The ugly multi-month low January PMI figures out of China were worrisome as the period ahead of the Lunar New Year normally sees significant front loading of inventories by the manufacturing industry. In the wake of the weak PMIs, HSBC warned that fiscal easing measures will be needed to prevent another sharp slowdown in growth. Just a day later, the PBoC injected liquidity via OMOs for the fourth consecutive week (the 90 billion yuan injection was its biggest since last January). A day after that, the PBoC cut the RRR for the first time since May 2012, its fourth cut in the current easing cycle, which began in late 2011. The 50 bps cut released an estimated 600 billion yuan into the banking system, suggesting Beijing's concerns about the slowing Chinese economy are trumping worries about the nation's growing credit bubble. Nonetheless, the Shanghai Composite had its second consecutive down week, as the focus shifts to next week's peak in IPO filings.

The Reserve Bank of Australia became the latest leading central bank to cut, dropping its key cash rate by 25 basis points to a new record low of 2.25%. The Australian cut followed the RBNZ's move last week to a more cautious stance, carrying the possibility of a rate cut at its next meeting.
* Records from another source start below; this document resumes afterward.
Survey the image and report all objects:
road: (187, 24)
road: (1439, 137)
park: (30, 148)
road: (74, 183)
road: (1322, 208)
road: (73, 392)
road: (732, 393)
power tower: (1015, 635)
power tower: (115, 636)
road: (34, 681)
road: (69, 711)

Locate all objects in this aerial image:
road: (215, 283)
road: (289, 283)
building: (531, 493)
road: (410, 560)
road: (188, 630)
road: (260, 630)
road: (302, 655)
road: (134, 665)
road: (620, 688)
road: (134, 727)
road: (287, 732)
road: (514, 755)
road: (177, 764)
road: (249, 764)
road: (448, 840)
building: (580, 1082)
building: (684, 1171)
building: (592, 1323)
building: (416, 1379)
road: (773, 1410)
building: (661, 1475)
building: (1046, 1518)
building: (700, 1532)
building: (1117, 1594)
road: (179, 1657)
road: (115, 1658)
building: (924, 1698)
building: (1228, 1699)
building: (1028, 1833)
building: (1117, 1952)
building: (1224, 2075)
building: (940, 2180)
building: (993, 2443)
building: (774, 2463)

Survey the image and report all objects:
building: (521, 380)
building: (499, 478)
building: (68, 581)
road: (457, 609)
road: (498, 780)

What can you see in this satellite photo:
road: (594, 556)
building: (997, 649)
For its part, the RBA cited weak growth in Europe and Japan, lower oil prices driving down inflation, and below-trend domestic growth. In the immediate aftermath of the cut, AUD/USD fell 140pips to five-year low of $0.7650 and NZD/USD hit multi-year lows below the $0.72 handle. On Friday, RBA quarterly policy statement also lowered the projections for 2015 GDP by 25bps to a midpoint 2.75% and headline inflation by 50bps to 2-3%.